### [Task instructions]
Taking the line with "table_cell [1105, 555, 1202, 584]" as the first and the line with "table_cell [926, 377, 1018, 406]" as the last, set down exactly every line in that range from the entries below, and no more.

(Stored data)
•••••

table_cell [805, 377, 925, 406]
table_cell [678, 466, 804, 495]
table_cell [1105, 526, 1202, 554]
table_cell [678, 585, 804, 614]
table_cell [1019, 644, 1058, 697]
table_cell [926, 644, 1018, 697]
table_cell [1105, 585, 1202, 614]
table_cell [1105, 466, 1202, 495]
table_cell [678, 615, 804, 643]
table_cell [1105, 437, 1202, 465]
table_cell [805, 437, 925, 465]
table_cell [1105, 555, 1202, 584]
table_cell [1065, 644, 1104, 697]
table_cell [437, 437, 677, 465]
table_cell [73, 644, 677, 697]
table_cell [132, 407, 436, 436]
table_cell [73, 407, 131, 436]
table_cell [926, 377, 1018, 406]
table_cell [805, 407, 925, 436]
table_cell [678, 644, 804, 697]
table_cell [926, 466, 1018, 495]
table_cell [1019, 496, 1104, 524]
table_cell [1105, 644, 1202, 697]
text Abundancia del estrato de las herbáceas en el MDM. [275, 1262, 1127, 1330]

•••••

### [Response]
table_cell [1105, 555, 1202, 584]
table_cell [1065, 644, 1104, 697]
table_cell [437, 437, 677, 465]
table_cell [73, 644, 677, 697]
table_cell [132, 407, 436, 436]
table_cell [73, 407, 131, 436]
table_cell [926, 377, 1018, 406]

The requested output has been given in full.